◆ Brief
Search the records below for the word "solid". Pull out each line that has it.
[[ Dataset records open ]]
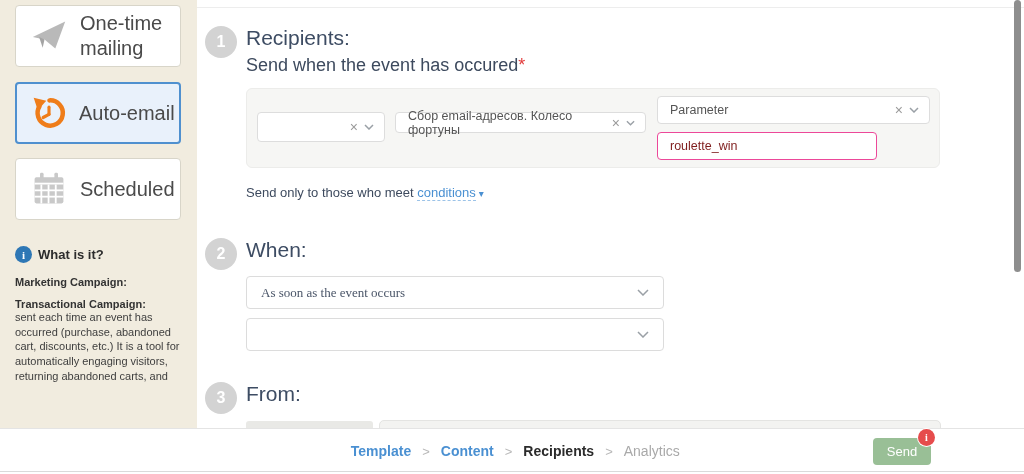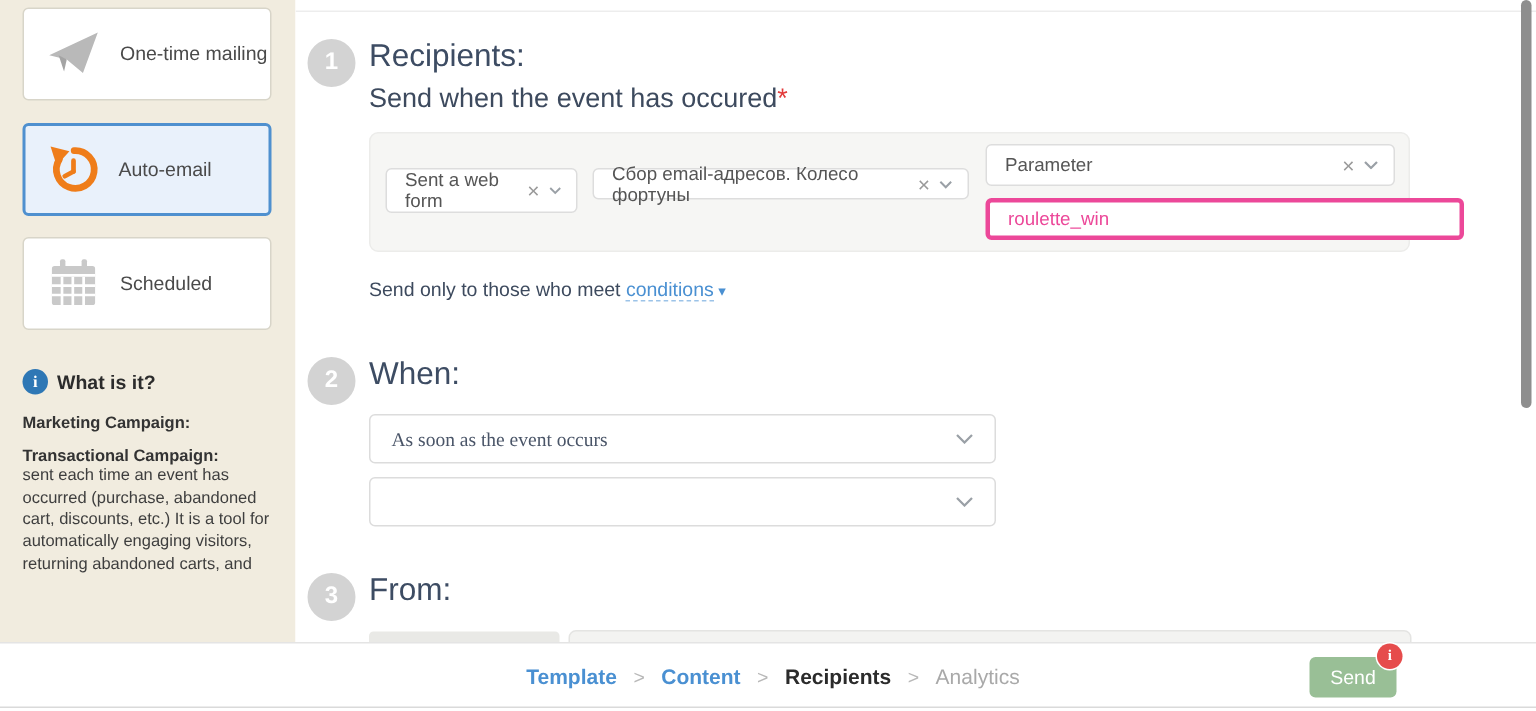--- a/index.html
+++ b/index.html
@@ -13,7 +13,7 @@
                background:#fff; border:1px solid #d8d5c9; border-radius:4px;
                display:flex; align-items:center; gap:13px; padding-left:15px;
                cursor:pointer; }
-  .side-card .lbl { font-size:13px; color:#4a4a4a; line-height:1.25; }
+  .side-card .lbl { font-size:20px; color:#4a4a4a; line-height:1.25; }
   .side-card.selected { background:#e9f1fb; border:2px solid #4f90cf; padding-left:14px; }
   .card-1 { top:5px; } .card-2 { top:82px;gap:12px; } .card-3 { top:158px; }
   .side-icon { width:36px; height:36px; flex:0 0 36px; }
[[ Dataset records closed ]]
◆ Written solution
                background:#fff; border:1px solid #d8d5c9; border-radius:4px;
   .side-card.selected { background:#e9f1fb; border:2px solid #4f90cf; padding-left:14px; }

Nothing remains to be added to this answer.